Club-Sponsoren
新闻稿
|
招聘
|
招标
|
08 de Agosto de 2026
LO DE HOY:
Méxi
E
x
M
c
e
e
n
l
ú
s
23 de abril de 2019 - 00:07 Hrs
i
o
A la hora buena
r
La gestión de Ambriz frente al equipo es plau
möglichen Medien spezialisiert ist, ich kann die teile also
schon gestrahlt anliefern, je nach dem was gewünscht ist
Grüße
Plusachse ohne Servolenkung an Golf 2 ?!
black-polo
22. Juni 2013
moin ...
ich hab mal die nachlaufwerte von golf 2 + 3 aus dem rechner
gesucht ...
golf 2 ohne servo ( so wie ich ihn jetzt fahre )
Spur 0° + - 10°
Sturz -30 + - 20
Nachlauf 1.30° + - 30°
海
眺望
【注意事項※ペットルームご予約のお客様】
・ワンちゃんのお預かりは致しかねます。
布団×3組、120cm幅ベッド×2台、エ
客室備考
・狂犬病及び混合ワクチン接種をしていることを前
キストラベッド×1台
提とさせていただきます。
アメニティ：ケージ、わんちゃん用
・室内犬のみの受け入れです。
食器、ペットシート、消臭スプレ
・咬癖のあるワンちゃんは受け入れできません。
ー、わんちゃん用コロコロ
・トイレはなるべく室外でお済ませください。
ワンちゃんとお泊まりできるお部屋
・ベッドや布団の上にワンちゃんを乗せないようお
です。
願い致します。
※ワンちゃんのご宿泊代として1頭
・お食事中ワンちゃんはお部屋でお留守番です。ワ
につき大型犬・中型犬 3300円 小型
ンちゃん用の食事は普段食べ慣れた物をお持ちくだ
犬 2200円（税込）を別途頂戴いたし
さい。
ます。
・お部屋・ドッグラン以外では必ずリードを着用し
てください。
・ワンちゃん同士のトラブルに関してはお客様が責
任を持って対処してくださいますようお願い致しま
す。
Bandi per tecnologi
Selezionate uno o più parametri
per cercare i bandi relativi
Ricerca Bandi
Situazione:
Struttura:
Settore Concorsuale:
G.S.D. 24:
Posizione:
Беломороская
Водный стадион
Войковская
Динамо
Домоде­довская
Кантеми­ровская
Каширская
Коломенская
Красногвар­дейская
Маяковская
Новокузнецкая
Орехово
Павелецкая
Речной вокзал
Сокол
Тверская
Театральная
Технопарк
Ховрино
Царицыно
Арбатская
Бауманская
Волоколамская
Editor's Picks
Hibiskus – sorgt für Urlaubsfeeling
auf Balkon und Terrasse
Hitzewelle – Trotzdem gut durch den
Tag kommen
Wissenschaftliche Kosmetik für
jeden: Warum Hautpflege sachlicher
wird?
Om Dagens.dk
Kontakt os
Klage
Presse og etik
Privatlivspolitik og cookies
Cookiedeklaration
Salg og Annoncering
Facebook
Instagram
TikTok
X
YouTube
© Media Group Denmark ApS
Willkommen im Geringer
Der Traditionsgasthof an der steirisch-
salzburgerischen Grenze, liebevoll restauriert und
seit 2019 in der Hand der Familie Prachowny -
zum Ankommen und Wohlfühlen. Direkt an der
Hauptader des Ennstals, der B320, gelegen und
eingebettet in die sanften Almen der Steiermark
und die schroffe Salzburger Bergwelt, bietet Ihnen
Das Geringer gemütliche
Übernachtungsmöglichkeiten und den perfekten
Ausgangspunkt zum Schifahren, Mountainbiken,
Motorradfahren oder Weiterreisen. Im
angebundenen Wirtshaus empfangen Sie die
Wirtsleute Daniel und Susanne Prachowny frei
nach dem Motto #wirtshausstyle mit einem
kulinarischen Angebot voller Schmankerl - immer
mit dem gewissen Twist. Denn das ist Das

(WORK INSTRUCTIONS): Filter the entries down to the lines with the word "Geringer" in them.

(ANSWER TO THE EXERCISE):
Willkommen im Geringer
Das Geringer gemütliche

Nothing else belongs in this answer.